WebFile doesn’t have many options and none for manipulating dates. So I depend on DynaPdf or it won’t work, which is always an option ;-).

The change to allow setting creation date was made in DynaPDF earlier this year.
So please use current plugins.

As I wrote I’m using the latest release. And it is changing the creation date within the pdf (=good), but it is changing the macOS date to 01.01.1980 as shown above (=bad).

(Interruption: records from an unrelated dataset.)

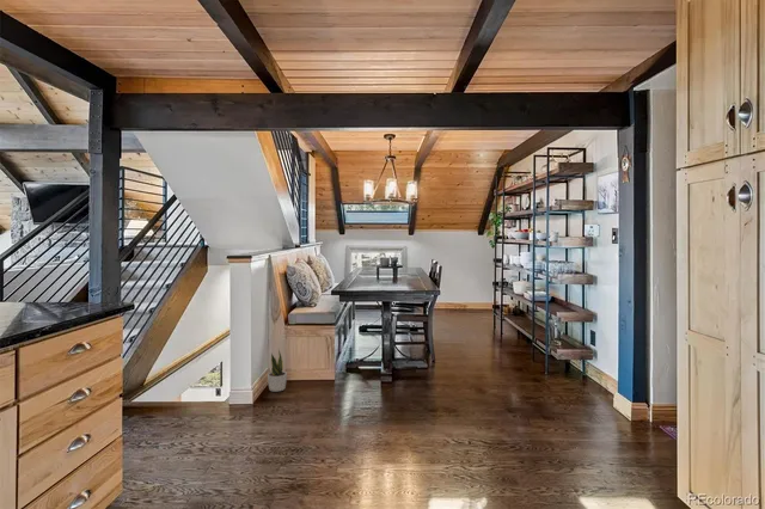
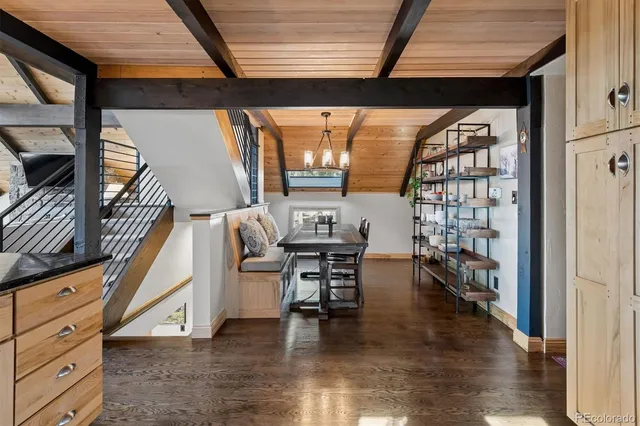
- potted plant [267,349,288,393]
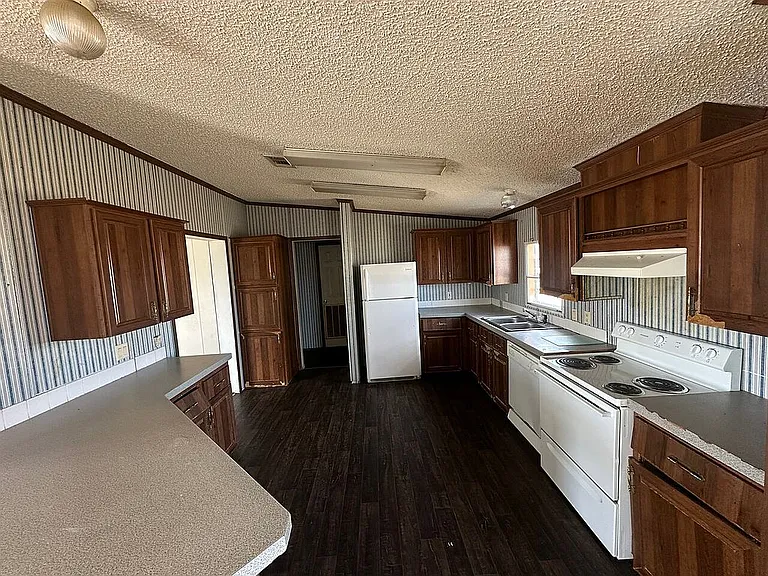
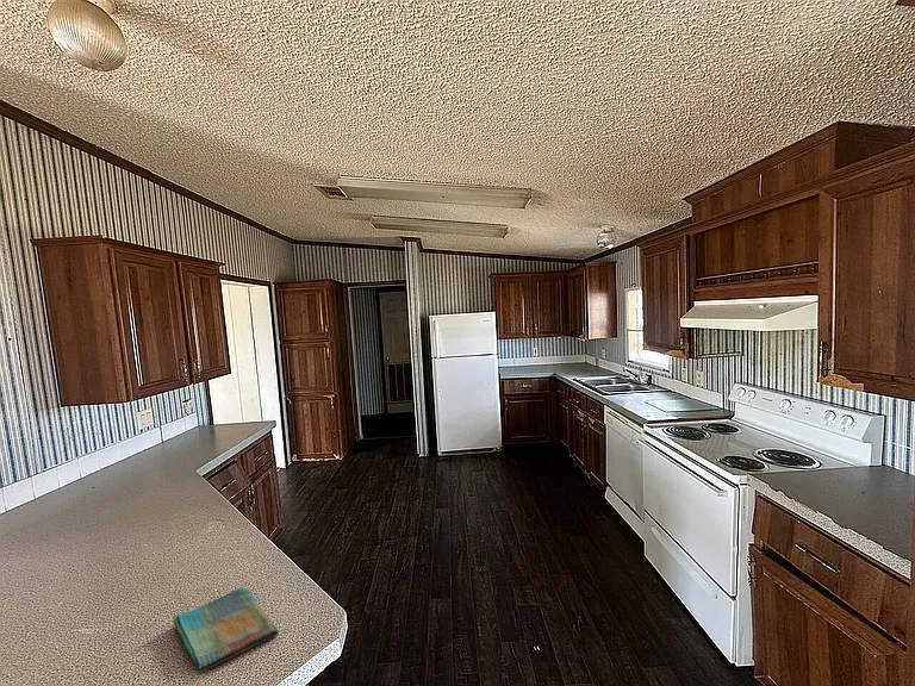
+ dish towel [173,586,280,674]
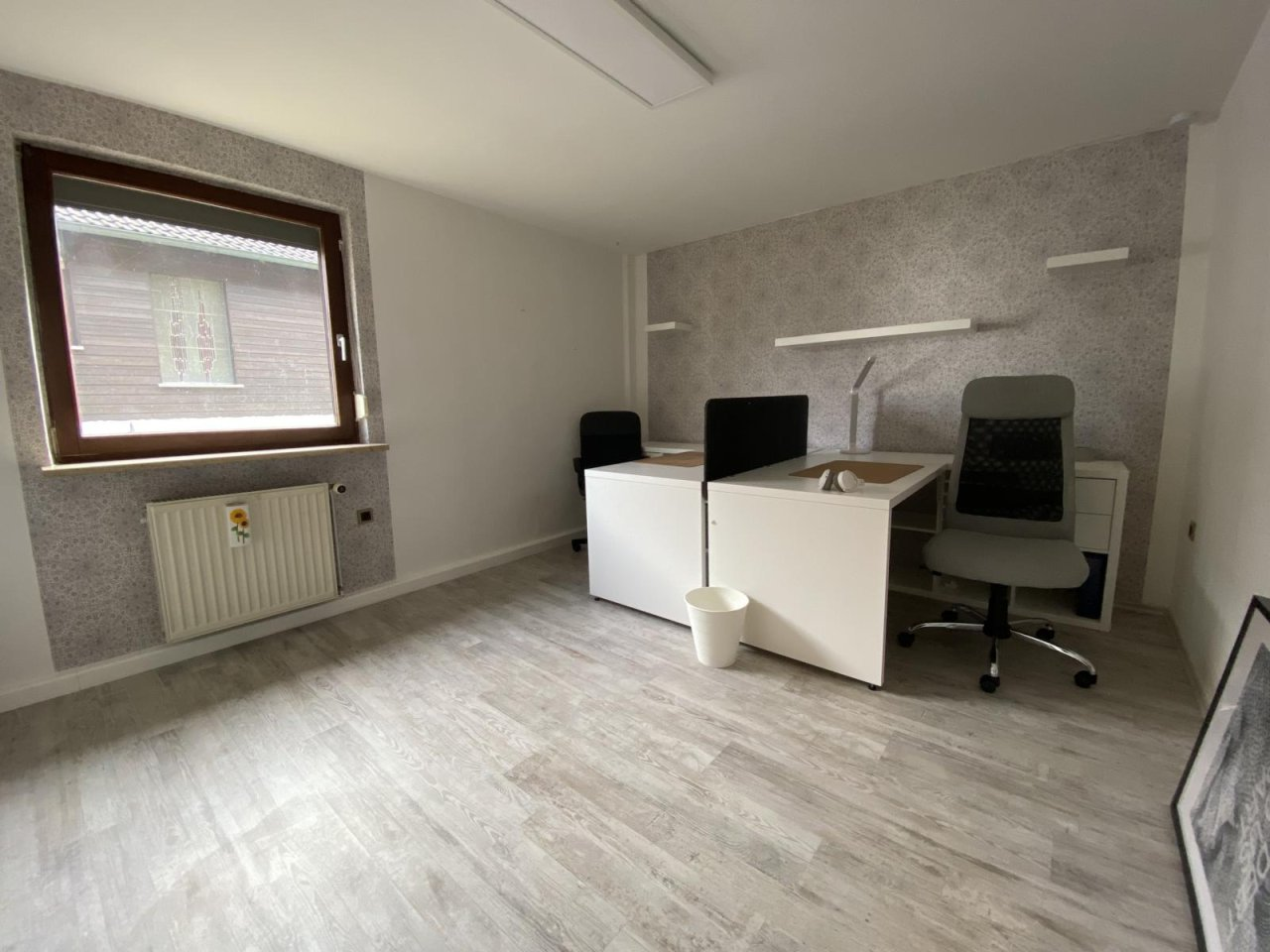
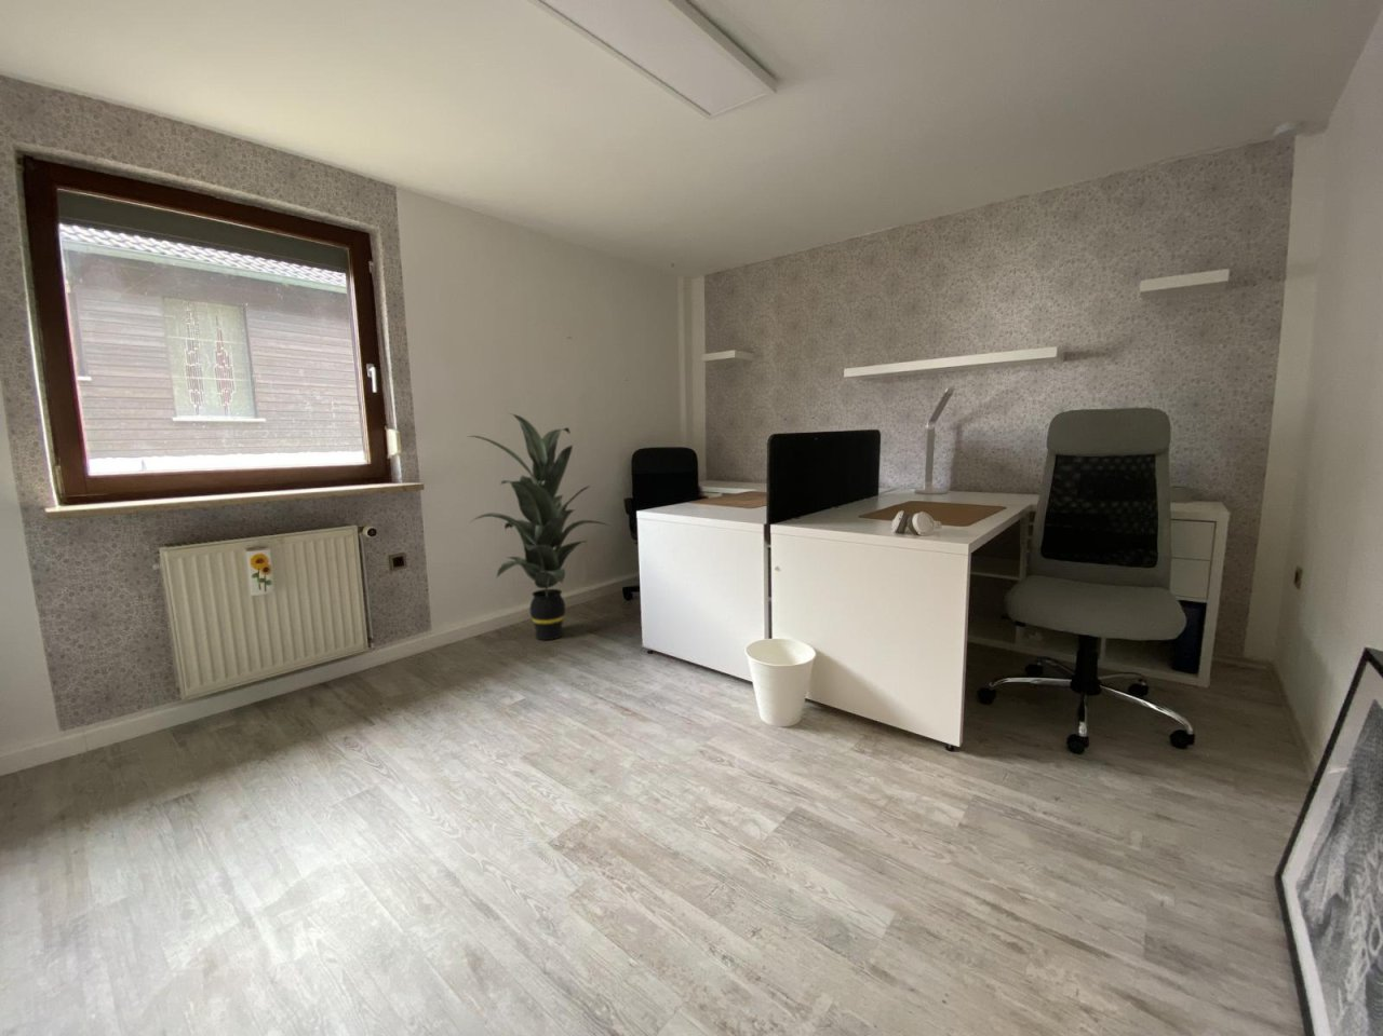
+ indoor plant [467,412,612,641]
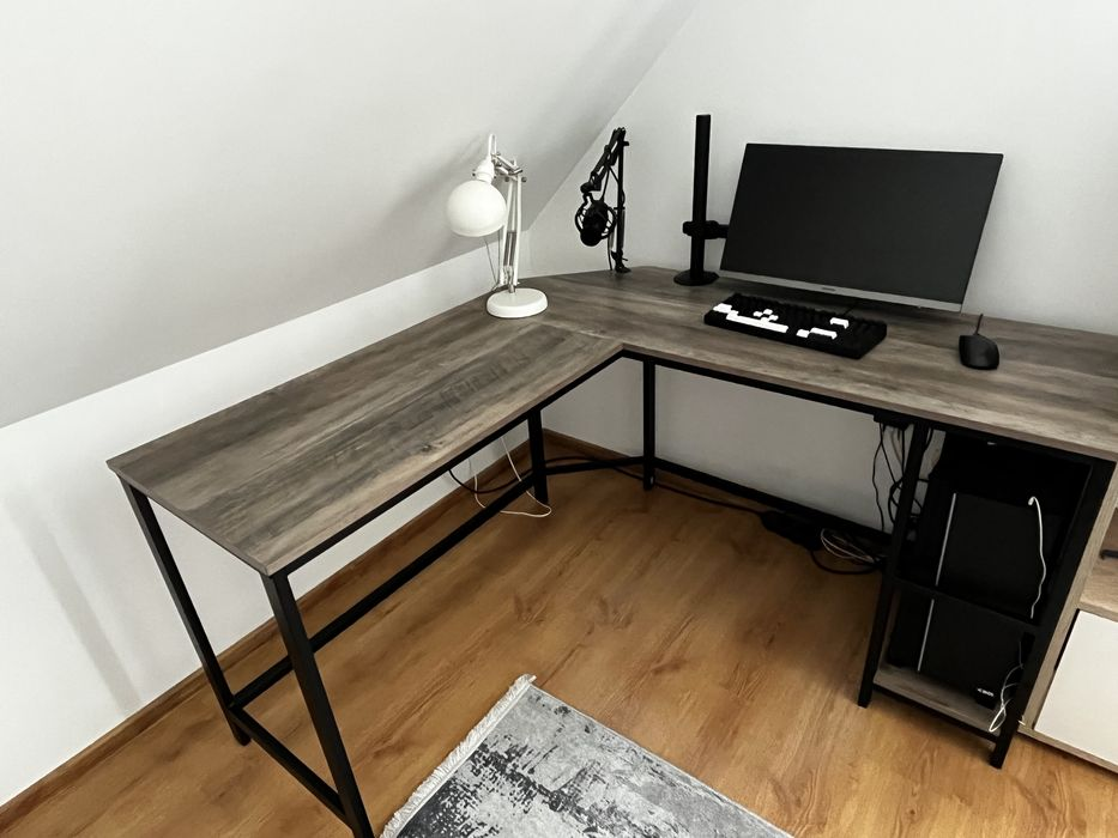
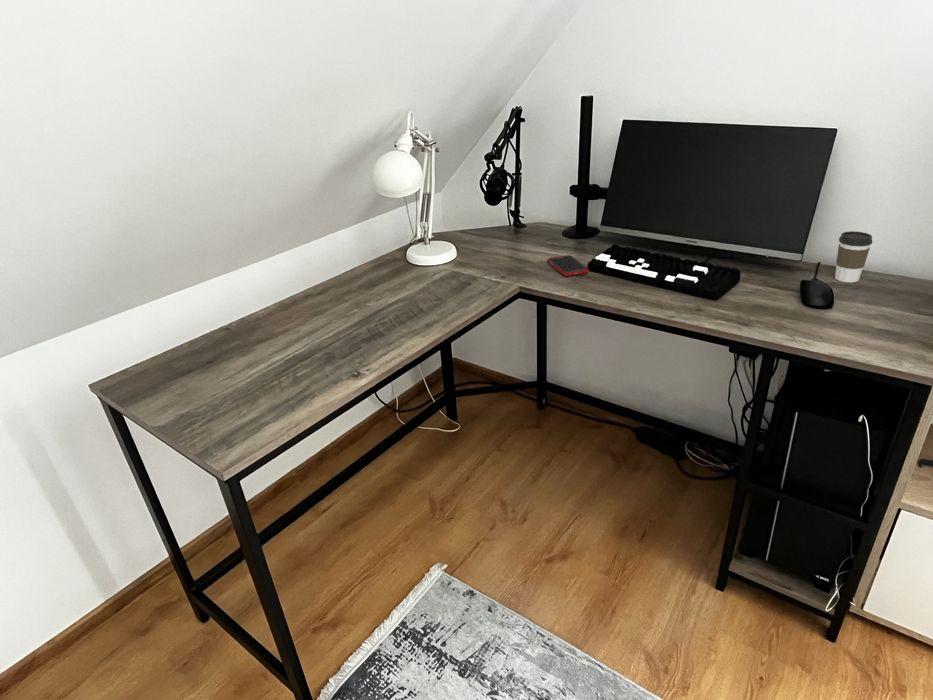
+ cell phone [547,254,590,277]
+ coffee cup [834,230,873,283]
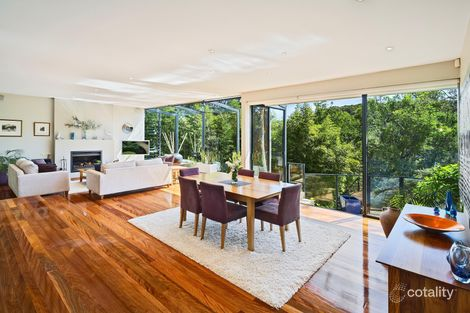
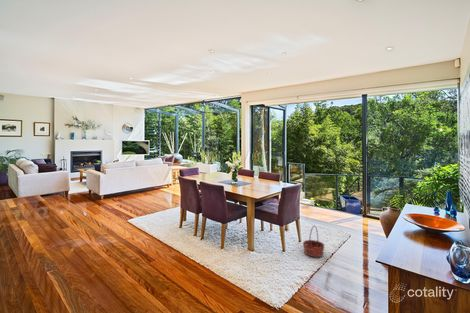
+ basket [302,225,326,258]
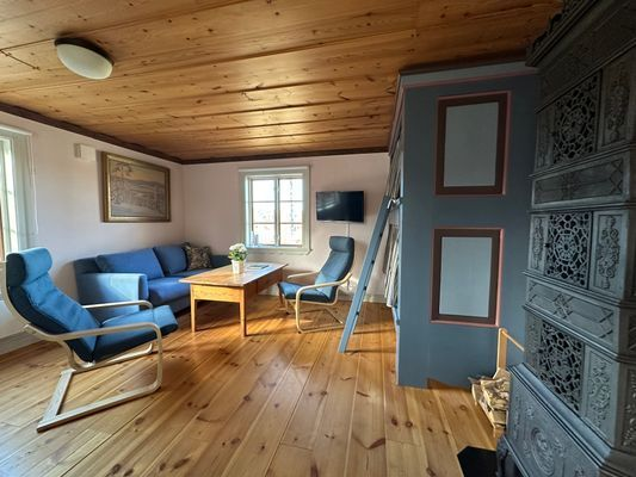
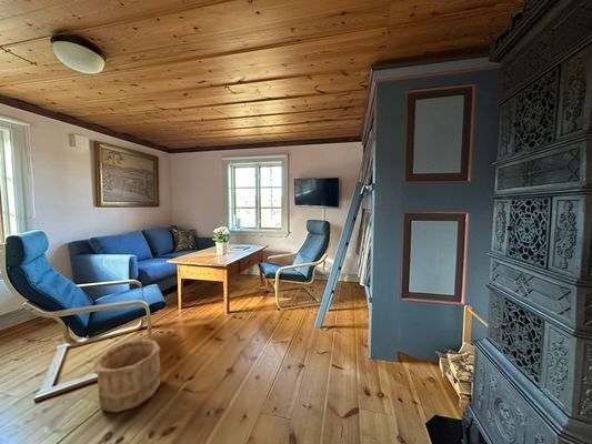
+ wooden bucket [93,337,162,414]
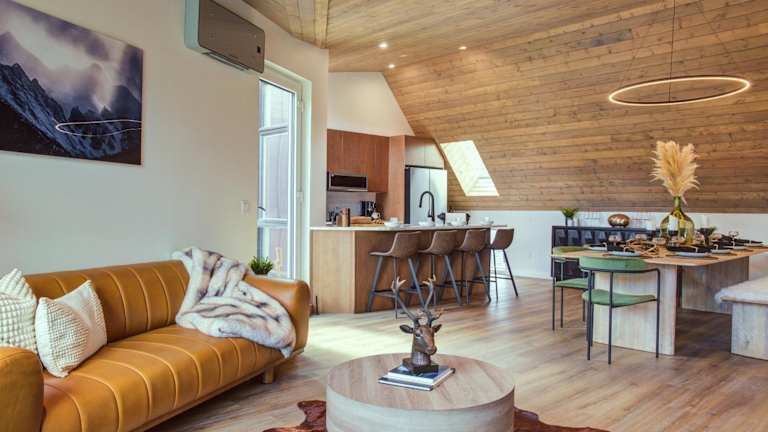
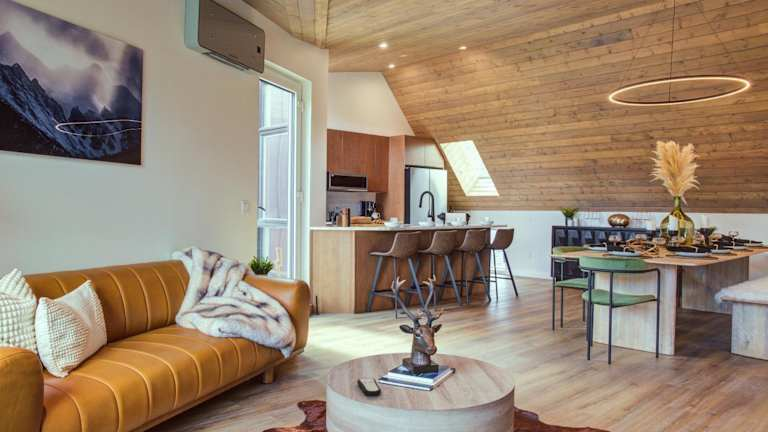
+ remote control [356,377,382,397]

You man you want to use folderItem properties to set back the dates there for the file itself?

No. I’m using web files in Xojo to store DynaPdfFiles (via CreateInMemory). I’m successfully zipping those web files into one web file with your ArchiveMBS Plugin and the user can download that file.

All I’m trying to achieve is changing the creation date within the pdf Properties of each pdf. This works indeed fine with

call pdf.SetDocInfoEx pdf.kdiCreationDate, "", "D:20150418131854Z12'34'

But at least in my scenario above, it apparently changes as well the creation date of the “physical file” in the zip. As shown above that date of each modified pdf with the above command shows as if it was created on 19800101. Weird … When I’m changing the CreationDate to something else, i.e "D:20150418131854Z12’34’` this works as well, but the physical file will again have 198001001 as it’s creation date.